In answer to your rhetorical question: I'd benchmark both. But, I already
implemented the simpler algorithm in existing code, and bottlenecks for
problems of interest to me are elsewhere.

Also, the more complex algorithm is more likely to have a bug -- which might
be elusive, as they sometimes are with complex RNGs. I've found bugs in the
published algorithms in DeVroye's book, for instance, and that book is
considered authoritative. It's hard to convey just how subversive a parameter-
dependent bug in a low-level RNG can be.

------
Splines
Very interesting! I'm not a very math-minded person but that was fairly easy
to follow along with. The nice pictures helped :)

------
donut
Nice writeup.
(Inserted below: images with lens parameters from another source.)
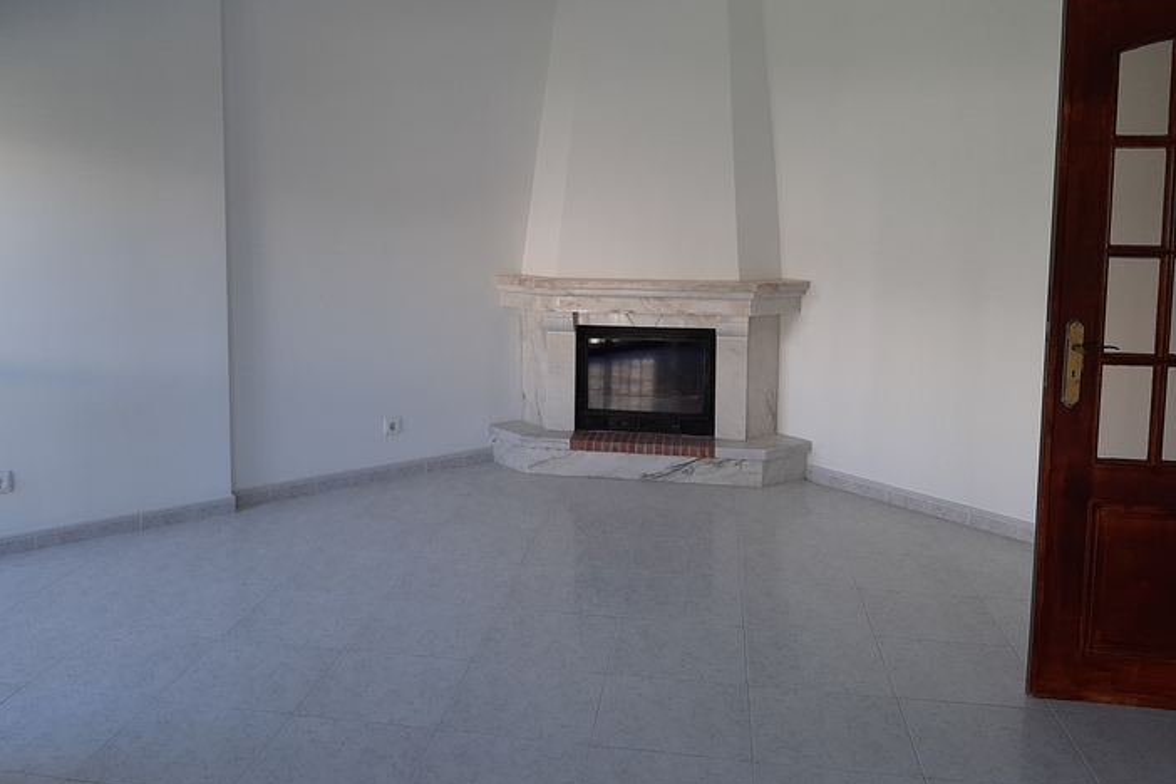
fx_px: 1045
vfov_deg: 40.9
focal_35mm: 32
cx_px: 508
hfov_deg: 58.5
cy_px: 302
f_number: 1.7
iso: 40
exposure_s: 1/139
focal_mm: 3.93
After reading the first paragraph, I challenged myself to come
up with something and here it is:

<https://gist.github.com/a982f1fee5116d289323>

Example run:

    
    
      expected:
      a 0.166666666667
      b 0.333333333333
      c 0.5
      
      observed:
      a 0.168
      b 0.291
      c 0.541
    

For a list of n items to choose from, it appears that pick() will terminate on
the first iteration of the scary-looking while 1 loop with probability ~1/n.
For n = 3, and I've run this many times, I've not seen the number of
iterations exceed 30. For n = 26 it easily goes into the ~200 range at the
extreme.